5. Rede unpopuläre Maßnahmen schön

"Alleinerzieherinnen und ihre Kinder in allen Bundesländern sind die Gewinnerinnen dieses Modells, da ihnen in Zukunft mehr Mittel zur Unterstützung zukommen werden." (Peter Launsky-Tieffenthal, 3. Juni 2018, Pressemitteilung)

Alleinerzieherinnen erhalten künftig mehr Mindestsicherung - allerdings nur, wenn sie maximal zwei Kinder haben. Wer mit drei Kindern oder mehr in einem Haushalt lebt, den treffen die geplanten Kürzungen sehr wohl. Hilfsorganisationen deckten Anfang Juni falsche Regierungszahlen auf -der Regierungssprecher blieb dennoch bei seiner Darstellung.
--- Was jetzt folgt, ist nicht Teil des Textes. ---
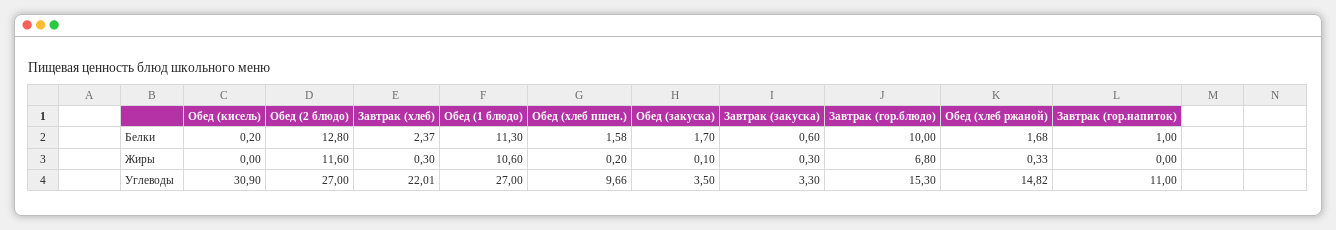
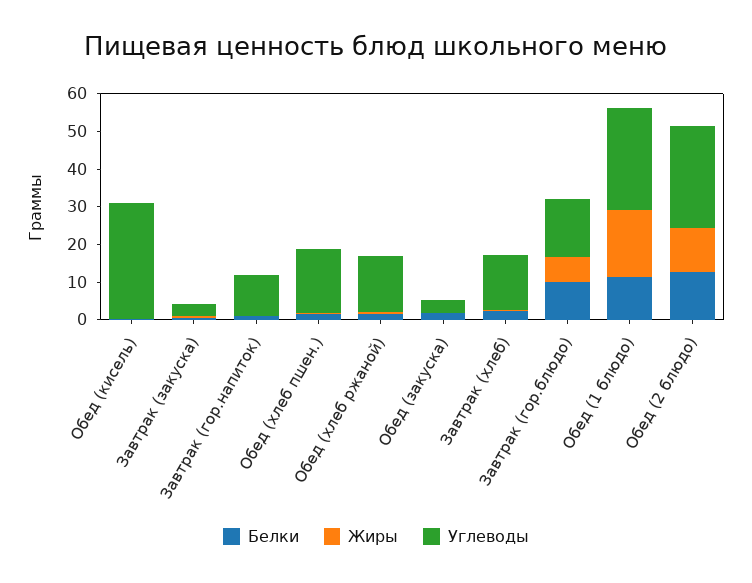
  {
    "Белки": {
      "Обед (кисель)": 0.2,
      "Обед (2 блюдо)": 12.8,
      "Завтрак (хлеб)": 2.37,
      "Обед (1 блюдо)": 11.3,
      "Обед (хлеб пшен.)": 1.58,
      "Обед (закуска)": 1.7,
      "Завтрак (закуска)": 0.6,
      "Завтрак (гор.блюдо)": 10,
      "Обед (хлеб ржаной)": 1.68,
      "Завтрак (гор.напиток)": 1
    },
    "Жиры": {
      "Обед (кисель)": 0,
      "Обед (2 блюдо)": 11.6,
      "Завтрак (хлеб)": 0.3,
-     "Обед (1 блюдо)": 10.6,
+     "Обед (1 блюдо)": 17.5,
      "Обед (хлеб пшен.)": 0.2,
      "Обед (закуска)": 0.1,
      "Завтрак (закуска)": 0.3,
      "Завтрак (гор.блюдо)": 6.8,
      "Обед (хлеб ржаной)": 0.33,
      "Завтрак (гор.напиток)": 0
    },
    "Углеводы": {
      "Обед (кисель)": 30.9,
      "Обед (2 блюдо)": 27,
-     "Завтрак (хлеб)": 22.01,
+     "Завтрак (хлеб)": 15,
      "Обед (1 блюдо)": 27,
-     "Обед (хлеб пшен.)": 9.66,
+     "Обед (хлеб пшен.)": 17.5,
      "Обед (закуска)": 3.5,
      "Завтрак (закуска)": 3.3,
      "Завтрак (гор.блюдо)": 15.3,
      "Обед (хлеб ржаной)": 14.82,
      "Завтрак (гор.напиток)": 11
    }
  }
Von den Kürzungen betroffen wären laut Zahlen der Statistik Austria etwa 30 Prozent der Alleinerzieherinnen.

6. Warte, bis es niemanden mehr interessiert

"Der Obmann der Burschenschaft 'Bruna Sudetia', der auch im Büro des Verkehrsministers als Referent tätig ist, hat nach der heutigen Einleitung der Ermittlungen durch die Staatsanwaltschaft um die sofortige Beurlaubung im Büro des Bundesministers angesucht, bis die Vorwürfe restlos aufgeklärt sind." (Pressemitteilung des Verkehrsministeriums, 21. Februar 2018)

Die Aufregung war groß, als die Wochenzeitung "Falter" neonazistische Textzeilen aus einem Liederbuch der Wiener Burschenschaft "Bruna Sudetia" publik machte. Der Obmann der Verbindung, Herwig Götschober, ließ sich infolge des Skandals als Pressereferent bei Verkehrsminister Norbert Hofer beurlauben - so lange, "bis die Vorwürfe restlos aufgeklärt sind", wie es in einer Pressemitteilung des Ressorts im Februar hieß. Längst ist Götschober zurück in Hofers Kabinett, obwohl die Wiener Staatsanwaltschaft auf Anfrage erklärt, dass die Ermittlungen gegen die "Brunen" noch "am Laufen" sind.

Die Regierungs-PR ist zwar effektiv und gerissen. Nicht jede hochtrabende Ankündigung eines Ministers muss deshalb zwingend falsch sein: Norbert Hofer versprach im April in einer Parlamentsdebatte das "größte Investitionspaket für die Schiene, das es in Österreich je gegeben hat". Die ÖBB-Infrastruktur bestätigt die Darstellung des FPÖ-Politikers. Bis 2023 wird mehr Geld in den Bahnausbau investiert als je zuvor. So unglaublich sie klingen mögen - Jubelmeldungen können auch wahr sein.

Jakob   Winter

Jakob Winter

ist Digitalchef bei profil und leitet den Faktencheck faktiv.